In the spirit of those programs that generate corporate-speak project
titles, take one term from each of the following three columns and see if
something sounds interesting...
Column 1 - Conditional
High-speed
Low-altitude
Ionospheric
Mountain-top
Human-powered
Winter
Free-fall
Riverine
On-line
Column 2 - Activity A
Logging
Biking
Road Rally
Radiosport
Bingo
Bulldozing
Rocketry
Folk-Dancing
Poetry
Column 3 - Activity B
Archery
Spelunking
Hockey
Jazz
Chess
Canasta
Bowling
Skating
Mumblety-peg
"Riverine Radiosport Bowling" - hmmm. Ionospheric Bulldozing Archery
anyone? Free-fall Bingo Jazz!
Contesting today is in a pretty narrow groove (or rut). It's a very high
speed game of electronic tag with a number of variants of degree and not in
nature.
N0FP's proposal regarding data transfer is an interesting proposal.

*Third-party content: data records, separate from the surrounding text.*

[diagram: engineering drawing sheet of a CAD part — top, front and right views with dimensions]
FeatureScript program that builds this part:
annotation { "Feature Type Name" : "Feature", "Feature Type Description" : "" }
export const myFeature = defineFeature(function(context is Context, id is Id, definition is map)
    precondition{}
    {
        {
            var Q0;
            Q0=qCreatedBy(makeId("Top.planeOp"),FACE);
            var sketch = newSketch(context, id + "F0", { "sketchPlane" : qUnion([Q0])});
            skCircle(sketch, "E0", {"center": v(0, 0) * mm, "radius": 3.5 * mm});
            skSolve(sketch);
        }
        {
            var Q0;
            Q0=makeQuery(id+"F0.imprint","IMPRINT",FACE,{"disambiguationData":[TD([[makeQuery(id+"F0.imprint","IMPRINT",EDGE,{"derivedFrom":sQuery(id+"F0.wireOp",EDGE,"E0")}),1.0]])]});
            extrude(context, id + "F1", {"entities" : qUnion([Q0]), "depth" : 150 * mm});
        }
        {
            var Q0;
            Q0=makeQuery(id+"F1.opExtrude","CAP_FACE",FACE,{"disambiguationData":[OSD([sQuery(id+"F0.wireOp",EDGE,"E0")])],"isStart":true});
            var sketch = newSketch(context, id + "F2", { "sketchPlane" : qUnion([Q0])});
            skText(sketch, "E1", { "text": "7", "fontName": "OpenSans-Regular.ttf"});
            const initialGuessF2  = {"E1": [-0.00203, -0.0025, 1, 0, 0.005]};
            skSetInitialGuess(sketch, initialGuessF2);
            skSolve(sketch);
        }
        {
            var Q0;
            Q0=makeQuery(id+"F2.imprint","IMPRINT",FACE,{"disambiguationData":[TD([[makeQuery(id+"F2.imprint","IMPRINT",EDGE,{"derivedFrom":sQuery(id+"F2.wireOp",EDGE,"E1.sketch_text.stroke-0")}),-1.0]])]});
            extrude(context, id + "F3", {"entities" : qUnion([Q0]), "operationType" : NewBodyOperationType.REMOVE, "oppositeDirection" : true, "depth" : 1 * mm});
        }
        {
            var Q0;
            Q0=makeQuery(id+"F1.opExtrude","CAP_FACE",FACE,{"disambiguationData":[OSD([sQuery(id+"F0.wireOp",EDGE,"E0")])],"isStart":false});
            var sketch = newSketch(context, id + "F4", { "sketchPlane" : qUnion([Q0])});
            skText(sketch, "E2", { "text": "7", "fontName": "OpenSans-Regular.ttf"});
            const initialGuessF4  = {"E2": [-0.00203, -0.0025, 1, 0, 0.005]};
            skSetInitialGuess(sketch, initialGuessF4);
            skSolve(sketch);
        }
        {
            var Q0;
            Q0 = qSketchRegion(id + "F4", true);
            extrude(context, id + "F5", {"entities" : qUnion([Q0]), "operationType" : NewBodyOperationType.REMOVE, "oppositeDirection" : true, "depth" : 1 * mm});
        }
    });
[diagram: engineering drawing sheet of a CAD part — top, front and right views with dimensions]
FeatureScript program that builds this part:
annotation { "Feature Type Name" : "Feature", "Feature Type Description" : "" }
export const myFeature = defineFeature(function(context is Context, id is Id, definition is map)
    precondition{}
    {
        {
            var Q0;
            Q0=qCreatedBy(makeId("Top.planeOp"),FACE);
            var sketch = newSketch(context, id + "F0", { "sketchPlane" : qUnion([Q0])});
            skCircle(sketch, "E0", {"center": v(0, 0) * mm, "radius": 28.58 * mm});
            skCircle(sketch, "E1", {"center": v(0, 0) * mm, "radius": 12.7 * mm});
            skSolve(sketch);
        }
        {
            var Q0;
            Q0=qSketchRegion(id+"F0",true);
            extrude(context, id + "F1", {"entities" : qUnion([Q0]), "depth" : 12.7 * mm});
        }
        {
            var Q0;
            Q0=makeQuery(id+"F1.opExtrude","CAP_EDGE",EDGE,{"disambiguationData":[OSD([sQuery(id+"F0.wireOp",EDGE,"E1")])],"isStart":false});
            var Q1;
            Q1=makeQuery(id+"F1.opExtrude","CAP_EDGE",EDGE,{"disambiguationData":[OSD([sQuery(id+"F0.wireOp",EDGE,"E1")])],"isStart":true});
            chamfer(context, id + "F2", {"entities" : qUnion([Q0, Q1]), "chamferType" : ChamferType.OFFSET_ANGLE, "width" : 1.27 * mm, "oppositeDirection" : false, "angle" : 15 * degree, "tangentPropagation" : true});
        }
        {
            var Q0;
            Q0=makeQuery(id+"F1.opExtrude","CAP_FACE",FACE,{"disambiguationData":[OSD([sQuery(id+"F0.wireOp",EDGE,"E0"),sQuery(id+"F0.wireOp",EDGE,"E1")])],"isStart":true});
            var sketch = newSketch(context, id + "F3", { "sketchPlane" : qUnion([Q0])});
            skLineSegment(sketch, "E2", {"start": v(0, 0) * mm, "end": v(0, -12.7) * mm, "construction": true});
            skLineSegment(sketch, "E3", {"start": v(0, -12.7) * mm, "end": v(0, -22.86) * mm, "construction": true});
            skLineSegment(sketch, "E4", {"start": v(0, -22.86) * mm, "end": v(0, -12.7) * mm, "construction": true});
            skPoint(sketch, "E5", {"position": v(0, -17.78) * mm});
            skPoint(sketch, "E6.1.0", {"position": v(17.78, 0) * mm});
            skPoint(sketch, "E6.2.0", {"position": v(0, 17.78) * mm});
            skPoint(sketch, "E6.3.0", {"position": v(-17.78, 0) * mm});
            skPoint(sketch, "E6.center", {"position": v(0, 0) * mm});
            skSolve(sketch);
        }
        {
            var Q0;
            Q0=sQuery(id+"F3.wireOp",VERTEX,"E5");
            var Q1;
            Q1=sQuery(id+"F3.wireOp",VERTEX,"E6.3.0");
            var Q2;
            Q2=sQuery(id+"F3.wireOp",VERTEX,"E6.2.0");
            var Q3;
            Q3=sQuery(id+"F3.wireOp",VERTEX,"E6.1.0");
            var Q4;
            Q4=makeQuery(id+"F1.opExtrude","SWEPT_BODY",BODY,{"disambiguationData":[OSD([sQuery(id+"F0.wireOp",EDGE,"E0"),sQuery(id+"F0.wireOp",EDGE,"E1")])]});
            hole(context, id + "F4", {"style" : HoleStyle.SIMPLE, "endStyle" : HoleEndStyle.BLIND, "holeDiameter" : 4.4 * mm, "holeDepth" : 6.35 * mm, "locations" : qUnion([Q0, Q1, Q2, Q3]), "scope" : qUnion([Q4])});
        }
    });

Imagine
a contest in which data files are passed from station to station, adding the
relay history as it goes. You would get points for accurate relays, number
of relays, amount of data relayed without error, and for the length of the
error-free relay chains in which you participated. A path-dependent score
is certainly a new concept - prototyped by the WAE QTC and the Internet
Sprint which passes along names. A whole new set of strategy and technical
variables come into play. I can imagine the resulting efforts to optimize
data transfer prototocols for radio, much as today we try to optimize our CW
and phone copying accuracy and pileup handling techniques.
The modern scenario of having a national official start the game and receive
the results is not at all new. The first official transcontinental relay
tests in January 1921 featured message exchanges between the Mayors of
Portland, ME and Portland, OR, for example. ("200 Meters and Down" - p. 65)
Contesting was born of training and technical exercises. What such
opportunities are there for us today?